There’s also a natural tendency to see ourselves reflected in nature, or at the very least, like the Puritans, to think that God reveals himself to us through nature, “Poor mind, what would you have them write?/ Some cabalistic history/
Whose authorship you might ascribe/ To God?”

You’d be forgiven if you thought that this was my favorite poem simply because blue-colored tree swallows are one of my favorite photographic subjects:

Tree Swallow

but, like Nemerov, I’d argue that photographs are not

The point. Finding again the world,
That is the point, where loveliness
Adorns intelligible things
Because the mind’s eye lit the sun.

Nemerov’s “Elegy for a Nature Poet”

If the previous volume saw a sudden introduction of poems about nature, the early ‘60’s saw a sudden increase in humorous poems. In fact, humor, bordering on sarcasm and cynicism become prominent in The Next Room of the Dream (1962).

This one is probably my favorite for rather obvious reasons:

ELEGY FOR A NATURE POET

It was in October, a favorite season,
He went for his last walk. The covered bridge,
Most natural of all the works of reason,
Received him, let him go. Along the hedge

He rattled his stick; observed the blackening bushes
In his familiar field; thought he espied
Late meadow larks; considered picking rushes
For a dry arrangement; returned home, and died

of a catarrh caught in the autumn rains
And let go on uncared for. He was too rapt
In contemplation to recall that brains
Like his should not be kept too long uncapped

In the wet and cold weather. While we mourned,
We thought of his imprudence, and how Nature,
Whom he’d done so much for, had finally turned
Against her creature.

His gift was daily his delight, he peeled
The landscape back to show it was a story;
Any old bird or burning bush revealed
At his hands just another allegory.

Nothing too great, nothing too trivial
For him; from mountain range or humble vermin
He could extract the hidden parable-
If need be, crack the stone to get the sermon.

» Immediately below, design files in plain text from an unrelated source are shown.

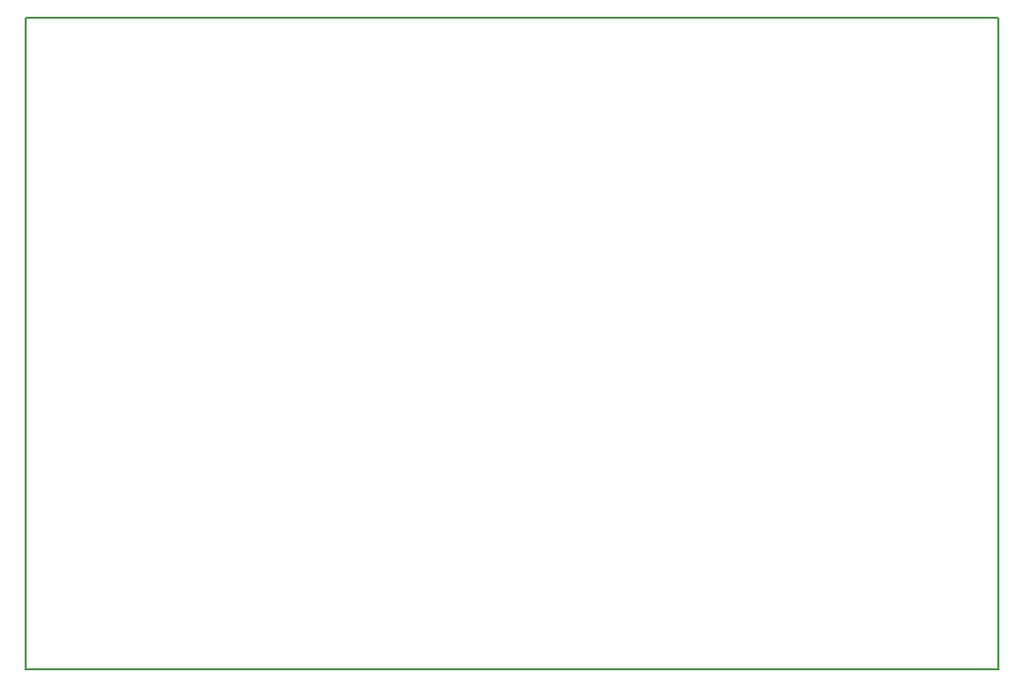
<source format=gbr>
G04 #@! TF.FileFunction,Other,User*
%FSLAX46Y46*%
G04 Gerber Fmt 4.6, Leading zero omitted, Abs format (unit mm)*
G04 Created by KiCad (PCBNEW 4.0.2-stable) date 29/12/2017 06:51:54*
%MOMM*%
G01*
G04 APERTURE LIST*
%ADD10C,0.100000*%
%ADD11C,0.200000*%
G04 APERTURE END LIST*
D10*
D11*
X103702000Y-64116000D02*
X187202000Y-64116000D01*
X103702000Y-120116000D02*
X103702000Y-64116000D01*
X187202000Y-120116000D02*
X103702000Y-120116000D01*
X187202000Y-64116000D02*
X187202000Y-120116000D01*
M02*

</source>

And now, poor man, he’s gone. Without his name
The field reverts to wilderness again,
The rocks are silent, woods don’t seem the same;
Demoralized small birds will fly insane.

Rude Nature, whom he loved to idealize
And would have wed, pretends she never heard
His voice at all, as, taken by surprise
At last, he goes to her without a word.

It’s easy to forget in your admiration of nature’s beauty that there’s always a darker side to that beauty. If you only see wolves or tigers in the zoo, you’re liable to forget that they survive by killing all those other animals you find so beautiful.

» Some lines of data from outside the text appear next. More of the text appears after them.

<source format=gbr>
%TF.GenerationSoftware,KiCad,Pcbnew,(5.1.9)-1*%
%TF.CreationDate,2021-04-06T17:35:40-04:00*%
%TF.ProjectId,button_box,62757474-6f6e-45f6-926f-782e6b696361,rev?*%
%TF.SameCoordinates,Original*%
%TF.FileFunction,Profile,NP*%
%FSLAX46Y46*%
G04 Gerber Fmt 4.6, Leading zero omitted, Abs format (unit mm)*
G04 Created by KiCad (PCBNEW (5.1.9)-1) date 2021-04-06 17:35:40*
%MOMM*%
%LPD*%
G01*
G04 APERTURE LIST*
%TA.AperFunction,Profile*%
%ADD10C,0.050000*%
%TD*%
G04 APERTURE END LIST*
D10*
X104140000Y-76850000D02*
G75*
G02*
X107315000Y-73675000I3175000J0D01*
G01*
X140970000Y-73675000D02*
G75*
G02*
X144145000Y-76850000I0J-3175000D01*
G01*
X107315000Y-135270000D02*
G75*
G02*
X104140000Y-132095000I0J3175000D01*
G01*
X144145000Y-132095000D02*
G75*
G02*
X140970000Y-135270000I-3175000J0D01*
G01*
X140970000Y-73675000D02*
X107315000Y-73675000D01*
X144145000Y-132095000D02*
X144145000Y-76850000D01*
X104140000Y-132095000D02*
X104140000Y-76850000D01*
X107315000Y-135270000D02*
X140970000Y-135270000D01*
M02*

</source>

The heart of the poem seems to be found in the lines, “He was too rapt/ In contemplation to recall that brains/ Like his should not be kept too long uncapped.” The pun carries the humor, though it’s definitely a dark humor to fit the subject matter of the poem. Those who romanticize nature do so at their own risk.

It’s too easy to fall into the trap of seeing nature as we would like it to be, rather than seeing it in its fullness, which turns out to be awesomely beautiful in its own right.